# Grow as you go saving account from Postbank - 4.3%



## ClubMan (7 Jan 2008)

Another one for the savings/deposits mix...

Grow as you go saving account from Postbank - RTE News


----------



## irishlinks (7 Jan 2008)

Not as good as it might first sound....
You need min of 10K to get  an interest rate of 4% . (Anything less only gets you 1%). You need a balance of *250k* to get the max rate of  4.3% (max bal €1,000,000.) (AER )​


----------



## oldtimer (8 Jan 2008)

Not to be confused with Postbank's 'Solid Saver' account. Why Postbank have launched this 'Praemium Saver grow as you go' account now puzzles me - the rates are very unattractive as Irishlinks pointed out above. Solid Saver is currently 4% on all amounts but drops back to 3.3% on 12/01/08.


----------



## MalRB (9 Sep 2008)

Can someone tell me if postbank have a record of dropping their interest rates after gainging new customers or launching a product?  I want to avoid the hassle of continously changing a/cs to get a decent interst rate.

At the moment, this looks like a good option to place a 20k lump sum, that we plan on adding to (assuming interest rate does not drop). I'd be interested in other people's thoughts on the a/c or for that matter other recommendations?

Thanks

M


----------



## oldtimer (9 Sep 2008)

Why are you so intent on Postbank? Their rates certainly are not the most attractive. Look at the best buys forum or www.itsyourmoney.ie for the best rates. Personally if I had 20k to invest at the moment i would open an account with Northern Rock. At 5% on demand and a guarantee from British Treasury, under present conditions, to me is the safest.


----------



## MalRB (9 Sep 2008)

Oldtimer

Thanks for the reply.

I had looked at www.itsyourmoney.ie and the only 2 higher rates for on demand were an introductory rate with Anglo or Northern Rock.  I wanted to avoid introductory rates and given Northern Rocks recent troubles I was dubious of them.  To be honest I didn't realise there is a British Treasury guarantee.  

I know Postbank is a joint venture with that Belgium crowd... but still to be honest there was a trust issue at play.  Postbank all around seemed to be a decent option, with a quiet high if not the highest on demand rate.  

Thanks

M


----------



## ClubMan (11 Sep 2008)

MalRB said:


> I had looked at www.itsyourmoney.ie and the only 2 higher rates for on demand were an introductory rate with Anglo or Northern Rock.

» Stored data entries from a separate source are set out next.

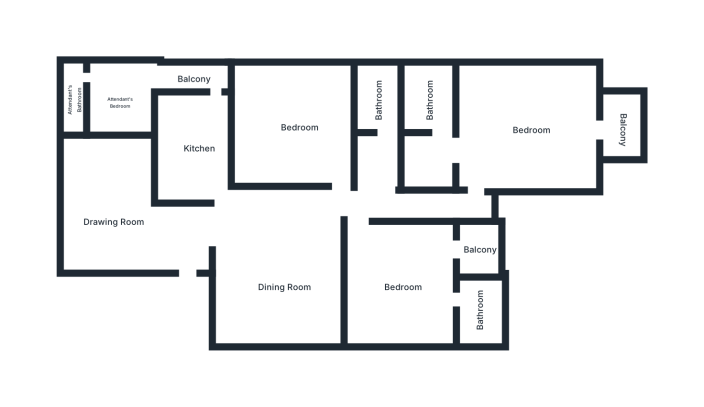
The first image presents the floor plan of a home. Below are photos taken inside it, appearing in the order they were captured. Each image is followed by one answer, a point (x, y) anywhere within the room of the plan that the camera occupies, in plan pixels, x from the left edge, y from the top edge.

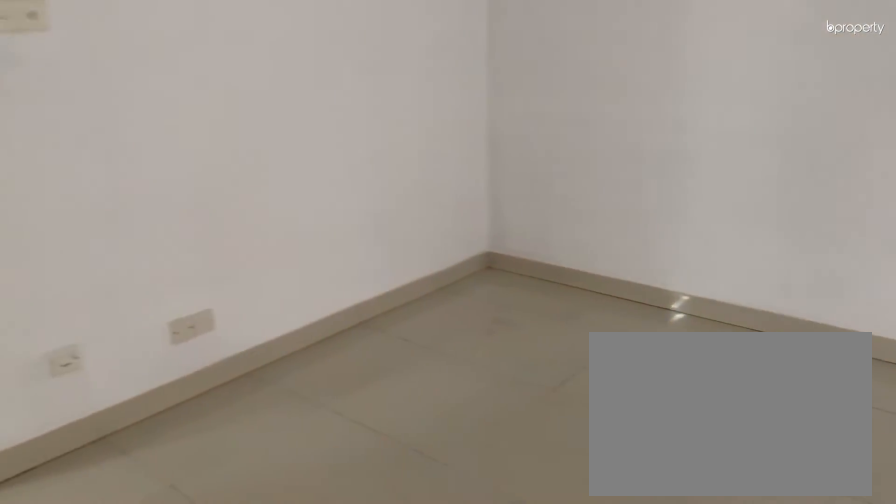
(300, 126)
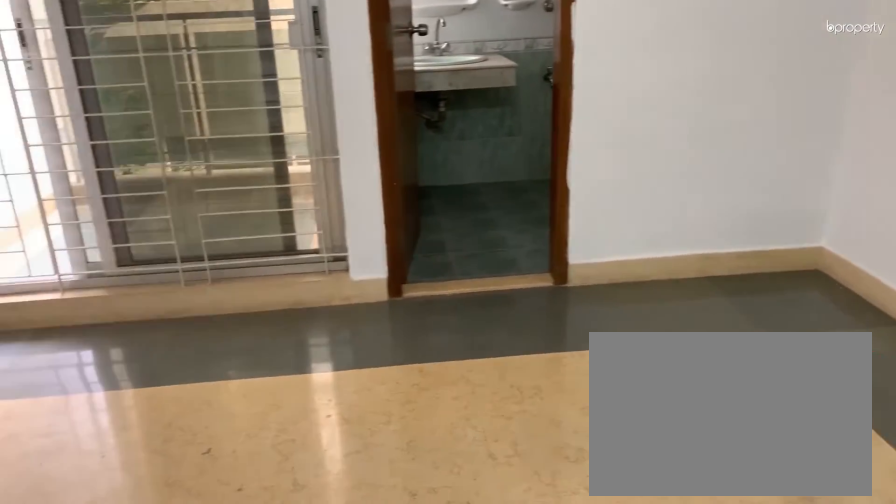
(404, 287)
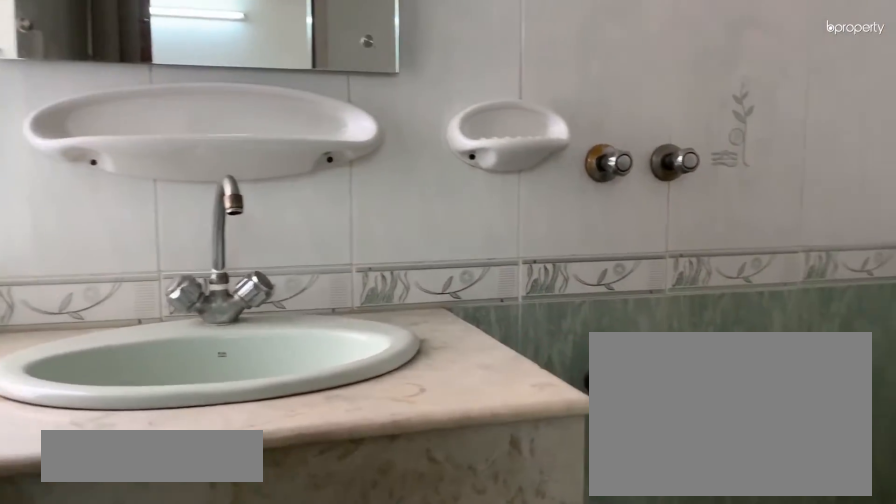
(477, 308)
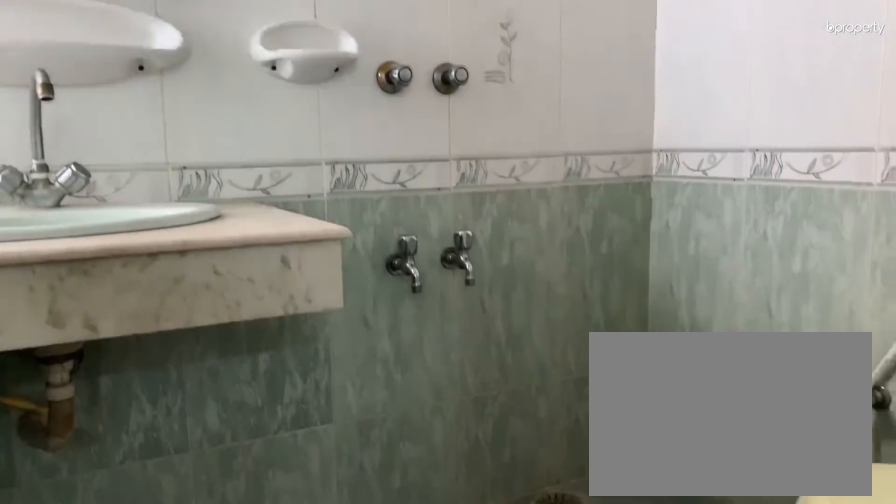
(477, 308)
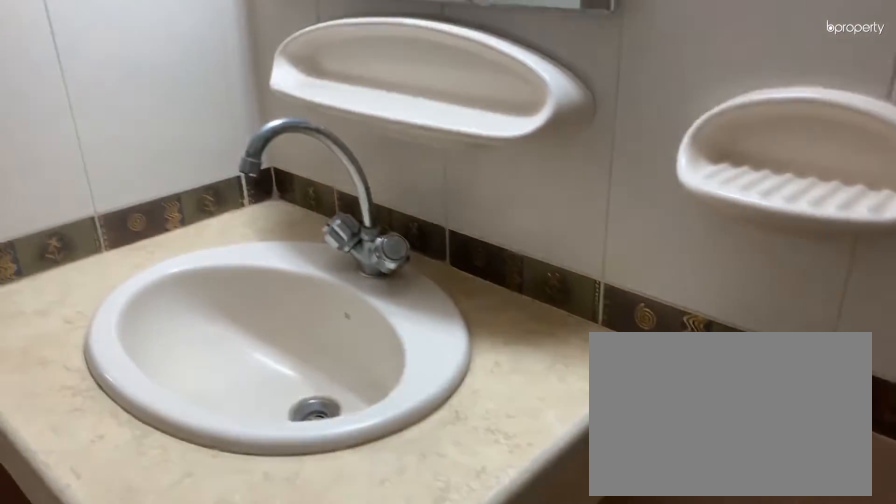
(379, 96)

Unless I am mistaken there are more than 2 higher rates on offer for lump sums of €10K+ in the _Financial Best Buys _forum list of lump sum deposit accounts. If you are willing to take marginally less interest in order to go with _Postbank _(which is not the same as_ An Post_ proper state guaranteed savings, remember) then so be it but it makes little sense to me and perhaps others when you can easily get a higher rate elsewhere.


----------



## oldtimer (17 Jan 2009)

Postbank rates have now dropped drastically and not at all attractive. Solid saver now 2% and praemium saver rates down to 2.70%, rising to 3.25% for higher amounts. 'Best Buys' need adjustments.


----------